Clowns work the dark side of Baloneytown. They allure coulrophiles with balloon animals, use rubber chickens as commerce, and cavort in manners that are some parts Chaplin and some parts grim prostitution. Some call clowning art, some call it a desperate lifestyle, others use the makeup to mask their hideous lives.
Clown Girl lives with her ex-boyfriend and his new muscle-bound mutant girlfriend, trying to make enough money pulling corporate gigs and dodging gropey clown sex maniacs so that she can join her beau, Rex Galore, who has gone off to Clown College. She’s working herself to the bone, tying balloon animals in the shape of Christian dogmatic symbols to pawn off on hateful children. Clown Girl draws the eye of Jerrod, a sweet hearted cop who wants to help her ride off into the sunset on his horse, who tries to be a stand up guy in a crumbling burg.
And that becomes the strange and pathetic love triangle at the heart of Clown Girl. Nita (her real name) hides behind her floppy shoes and baggy pants and her almost fanatical devotion to Rex, who strings her along as she pays his way. It’s far more complicated than a simple heel vs. hero love quarrel, because of the creepy and perverse sickness that pervades the entire novel. There’s a greasy film that covers all the events of the story, like a stained circus in a low rent part of town where you can see the needle marks on the trapeze artist. It’s a freak show, but where everyone’s some form of broken down freak. It’s horrifying and ugly, and that has nothing to do with clown hair.
For two summers, I made balloon animals at festivals and boat shows. For eight hours I worked my fingers to the bloody bone, tying swords and parrots and flowers for hordes of children. The skin on my index fingers would actually rip and peel off in huge rents of flesh. I would have to beg off and apologize for getting blood on the child’s poodle.
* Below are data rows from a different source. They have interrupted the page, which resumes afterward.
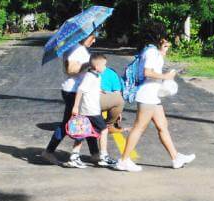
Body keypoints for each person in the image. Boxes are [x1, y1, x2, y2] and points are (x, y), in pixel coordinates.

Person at [115, 24, 195, 172]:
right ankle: (123, 160)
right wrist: (166, 76)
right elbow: (147, 72)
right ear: (158, 35)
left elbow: (153, 66)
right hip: (147, 95)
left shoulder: (151, 50)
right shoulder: (151, 52)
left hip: (152, 95)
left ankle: (175, 157)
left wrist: (162, 52)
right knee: (139, 127)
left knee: (162, 125)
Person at [40, 33, 105, 168]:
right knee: (70, 124)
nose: (94, 40)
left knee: (87, 122)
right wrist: (89, 63)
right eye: (92, 37)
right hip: (73, 91)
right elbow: (70, 70)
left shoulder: (79, 48)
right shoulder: (74, 49)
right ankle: (49, 151)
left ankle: (94, 153)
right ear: (85, 36)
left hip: (78, 90)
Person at [69, 53, 116, 168]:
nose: (105, 67)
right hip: (91, 110)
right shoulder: (90, 76)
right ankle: (104, 156)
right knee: (104, 130)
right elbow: (80, 90)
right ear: (96, 67)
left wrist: (100, 90)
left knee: (82, 133)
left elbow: (92, 87)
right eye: (103, 65)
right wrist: (75, 106)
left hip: (90, 110)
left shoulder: (96, 76)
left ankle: (74, 157)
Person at [99, 65, 125, 132]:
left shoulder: (90, 73)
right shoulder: (112, 74)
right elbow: (117, 94)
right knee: (118, 101)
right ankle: (109, 125)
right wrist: (118, 112)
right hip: (105, 101)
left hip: (89, 101)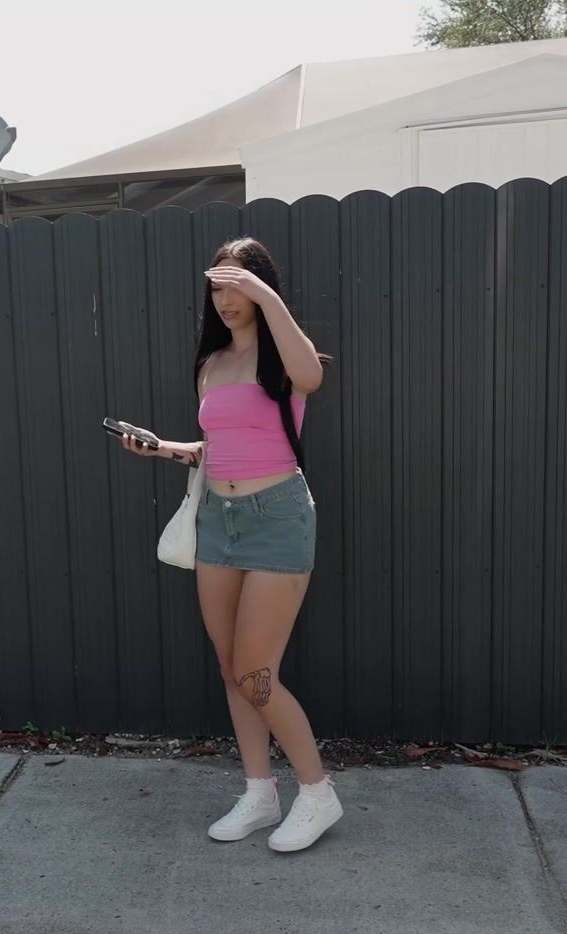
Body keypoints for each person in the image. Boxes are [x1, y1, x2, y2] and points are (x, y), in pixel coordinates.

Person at [112, 237, 340, 853]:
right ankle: (260, 792)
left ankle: (317, 792)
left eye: (238, 285)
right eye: (216, 288)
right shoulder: (211, 363)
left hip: (277, 518)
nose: (226, 299)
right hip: (218, 519)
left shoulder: (283, 356)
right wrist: (163, 448)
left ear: (261, 288)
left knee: (254, 671)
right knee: (230, 668)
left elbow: (312, 378)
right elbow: (219, 448)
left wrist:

Sweat poured from my massive foam cowboy hat as I twisted latex in the scalding sun. It was heaven, sweltering in the middle of hell. I was given the job through an ex-girlfriend who scalded my heart irrevocably, and I ended up seducing another balloonist into my bed just to make her heart pop like a flimsy sculpted bunny balloon. I was horrible to her, and all she did was teach me a better way to twist teddy bear faces. So sickly, I can relate to this tale.
The story opens with an epigraph telling the tale of a theater fire. A clown ran in off stage screaming to the crowd, “Fire! Fire!” They laughed, not sure whether to take him seriously. And the more he shouted, the more the crowd cheered. That’s the heart of this tale, and the mild cloud that obscures it. You can’t tell if Drake is serious or not. The book sort of has this entirely droll attitude of seriousness in the face of this highly melodramatic comedy. It’s soap opera fodder, like a novella on Telemundo, with huge fights being conducted by grown men in floppy hats and baby costumes. It’s a damn interesting read, even if it’s not completely perfect.